There should be little question of which is tail and which dog in the proposed architectural hybrid. The whole Project might seem to be akin to affixing the Porch of the Stoics or the groves of the New Academy to the walls of the Colosseum. But a more extended and perhaps more appropriate analogy comes to mind.

In that peculiar, self-distanced American autobiography, The Education of Henry Adams, a memorable chapter titled “The Dynamo and the Virgin” celebrates the near-fatal irruption into Adams’ psyche of the phenomena of radioactivity and the generation of electrical energy. In the presence of the stories-high dynamos at the Paris International Exhibition of 1900 Adams claims that he found himself lying on the floor with “his historical neck broken by the sudden irruption of forces totally new.” These machines, Adams continues, were a “revelation of mysterious energy like that of the Cross; they were what, in terms of medieval science, were called immediate modes of the divine substance.”

The energy, the power, the sheer force that once emanated from the Virgin and enabled, for example, the construction of the Gothic cathedrals, Adams found transmogrified into or replaced by that force generated in the silently humming forty-foot high dynamos. Mysterious new forces, forces somehow akin to those once infused into man by the Cross and radiating through the Virgin Mary, had been unleashed upon the world, while the cathedrals became museums.

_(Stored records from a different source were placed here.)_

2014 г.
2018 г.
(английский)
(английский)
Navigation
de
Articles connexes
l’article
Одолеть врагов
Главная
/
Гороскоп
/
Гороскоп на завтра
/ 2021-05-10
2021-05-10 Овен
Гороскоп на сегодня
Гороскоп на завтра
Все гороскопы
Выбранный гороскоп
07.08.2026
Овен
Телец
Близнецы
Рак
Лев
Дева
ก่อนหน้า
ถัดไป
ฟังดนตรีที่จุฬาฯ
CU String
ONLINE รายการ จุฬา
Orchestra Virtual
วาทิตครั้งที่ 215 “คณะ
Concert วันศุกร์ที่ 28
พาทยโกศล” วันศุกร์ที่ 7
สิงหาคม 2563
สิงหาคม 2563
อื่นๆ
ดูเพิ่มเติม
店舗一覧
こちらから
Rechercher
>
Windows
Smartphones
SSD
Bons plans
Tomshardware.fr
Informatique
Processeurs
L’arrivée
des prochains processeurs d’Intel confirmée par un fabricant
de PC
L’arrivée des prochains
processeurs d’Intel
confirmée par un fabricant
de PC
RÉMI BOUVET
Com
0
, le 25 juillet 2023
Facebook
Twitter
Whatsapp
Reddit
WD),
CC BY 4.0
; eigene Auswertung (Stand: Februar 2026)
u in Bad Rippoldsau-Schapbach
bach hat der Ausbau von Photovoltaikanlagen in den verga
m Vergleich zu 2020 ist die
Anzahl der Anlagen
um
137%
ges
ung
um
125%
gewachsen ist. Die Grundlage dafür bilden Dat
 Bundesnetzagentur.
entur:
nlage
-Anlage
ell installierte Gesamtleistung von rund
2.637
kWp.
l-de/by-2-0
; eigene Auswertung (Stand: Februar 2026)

What some fear is that the completion of the Campus Crossroads Project would be, like the Paris Exhibition of 1900, a monumental display of the process of the transmutation or replacement of energy. In this case the segue would be from the Virgin to the dynamic of the commercial-athletic complex, a transmutation perhaps to be epitomized by the installation of a “JumboTron,” the “Feelies” of Brave New World on electronic steroids. Upon the Project’s completion, then, one could briefly traverse in space the traverse in time that Adams felt. One could move from the Grotto (Adams did admit that some Virginal force still seemed to emanate from Lourdes), or a chapel, or the Basilica, seeing and hearing what once dominantly moved the university, to a parking lot next the metastasized stadium and find oneself lying on one’s back, with one’s historical neck broken, feeling what moves it now.

A brief personal observation might be of use here. I believe that I have observed at Notre Dame the sort of evolution of energy that Adams noted in his autobiography. When I was a student at the university in the earliest 50s I had the sense that much of what many faculty members had to transmit to me they had learned on their knees. When I returned to teach late in the next decade I did not have the same sense about my colleagues.

Now the commercial-academic-scientific-technological complex does not recognize the knees as a primary organ of learning. And my sense of change upon returning to Notre Dame might be attributable in part to my having become slightly less naïve in the intervening years. But these years were years of significant change for the university. In this period, for instance, the administration apparently came to what it felt were necessary terms with leading foundations for the sake of increased access to academic affluence. And at the end of this transitional period came the noted Land of Lakes Conference. The Conference was concerned with intractable issues involving academic freedom, university governance and the relation of the Catholic university to the Church. Its “Statement,” though focused on the “nature and role of the contemporary Catholic University,” was not noted to have been issued “ex corde ecclesiae,” shall we say.

Perhaps an institutional drift toward elephantiasis, specialization of function, re-orientation and re-hierarchization of priorities is inevitable at a modern university, even a Catholic one. Perhaps the Land of Lakes “Statement” and the antecedent negotiations with foundations were most prudent. Perhaps the Campus Crossroads Project should be celebrated. Perhaps.

Perhaps we should also recall that, in many traditions, it was at the crossroads, a place “between the worlds,” that suicides were buried.

John Lyon earned his BA and MA from the University of Notre Dame (1954, 1955) in History and Literature and his PhD from the University of Pittsburgh in 1966 in the same subject. He has taught and held administrative posts at Notre Dame with the Program of Liberal Studies and the Graduate Program in the History and Philosophy of Science.